■ Request:
Wherever "التي" shows up in the records below, copy the whole line.

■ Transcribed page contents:
◆ ◆ ◆ ◆ ◆
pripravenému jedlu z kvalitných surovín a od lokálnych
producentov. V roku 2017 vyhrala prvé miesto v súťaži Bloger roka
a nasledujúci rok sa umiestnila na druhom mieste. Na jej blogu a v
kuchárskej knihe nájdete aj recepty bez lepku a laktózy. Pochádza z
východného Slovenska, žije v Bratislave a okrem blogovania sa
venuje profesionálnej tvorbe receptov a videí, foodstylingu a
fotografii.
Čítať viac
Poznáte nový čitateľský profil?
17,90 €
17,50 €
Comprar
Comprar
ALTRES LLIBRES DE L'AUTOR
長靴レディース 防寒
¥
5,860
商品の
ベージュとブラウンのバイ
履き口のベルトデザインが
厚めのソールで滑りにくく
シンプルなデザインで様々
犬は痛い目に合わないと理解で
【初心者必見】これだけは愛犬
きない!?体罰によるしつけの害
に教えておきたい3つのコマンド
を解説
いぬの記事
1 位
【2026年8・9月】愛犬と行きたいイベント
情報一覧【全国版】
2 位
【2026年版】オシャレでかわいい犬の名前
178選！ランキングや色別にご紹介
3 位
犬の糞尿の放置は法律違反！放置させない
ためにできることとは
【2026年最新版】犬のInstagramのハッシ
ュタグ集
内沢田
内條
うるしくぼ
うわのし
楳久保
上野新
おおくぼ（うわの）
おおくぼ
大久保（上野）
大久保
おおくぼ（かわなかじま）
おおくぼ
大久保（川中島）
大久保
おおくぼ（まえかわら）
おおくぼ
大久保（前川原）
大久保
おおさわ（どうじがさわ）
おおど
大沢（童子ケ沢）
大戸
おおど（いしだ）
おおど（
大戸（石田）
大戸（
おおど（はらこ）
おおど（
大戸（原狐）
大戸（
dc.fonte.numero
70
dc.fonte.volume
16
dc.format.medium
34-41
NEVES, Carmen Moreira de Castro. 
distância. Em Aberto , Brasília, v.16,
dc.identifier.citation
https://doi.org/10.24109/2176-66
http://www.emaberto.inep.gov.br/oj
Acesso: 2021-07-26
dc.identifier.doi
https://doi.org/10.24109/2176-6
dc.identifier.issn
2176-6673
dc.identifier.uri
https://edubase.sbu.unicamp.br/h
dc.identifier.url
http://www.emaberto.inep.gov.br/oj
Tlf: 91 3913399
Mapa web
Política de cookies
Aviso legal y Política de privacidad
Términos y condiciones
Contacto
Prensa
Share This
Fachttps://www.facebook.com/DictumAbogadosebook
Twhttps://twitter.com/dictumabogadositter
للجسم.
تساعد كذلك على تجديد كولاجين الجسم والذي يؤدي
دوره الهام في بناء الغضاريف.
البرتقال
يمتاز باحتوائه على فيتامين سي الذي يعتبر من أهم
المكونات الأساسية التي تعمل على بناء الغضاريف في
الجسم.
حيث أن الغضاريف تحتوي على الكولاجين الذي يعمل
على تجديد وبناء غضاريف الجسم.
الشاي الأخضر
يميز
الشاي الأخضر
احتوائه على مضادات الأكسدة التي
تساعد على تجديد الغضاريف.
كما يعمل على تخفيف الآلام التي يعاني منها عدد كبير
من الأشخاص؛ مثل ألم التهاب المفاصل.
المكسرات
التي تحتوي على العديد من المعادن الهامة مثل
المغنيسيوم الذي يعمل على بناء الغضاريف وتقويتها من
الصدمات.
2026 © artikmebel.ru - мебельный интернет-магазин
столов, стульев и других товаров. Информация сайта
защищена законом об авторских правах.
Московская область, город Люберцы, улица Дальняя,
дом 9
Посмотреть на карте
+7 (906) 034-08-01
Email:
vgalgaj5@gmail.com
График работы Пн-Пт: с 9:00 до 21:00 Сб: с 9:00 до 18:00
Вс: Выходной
◆ ◆ ◆ ◆ ◆
■ Exercise output:
المكونات الأساسية التي تعمل على بناء الغضاريف في
احتوائه على مضادات الأكسدة التي
كما يعمل على تخفيف الآلام التي يعاني منها عدد كبير
التي تحتوي على العديد من المعادن الهامة مثل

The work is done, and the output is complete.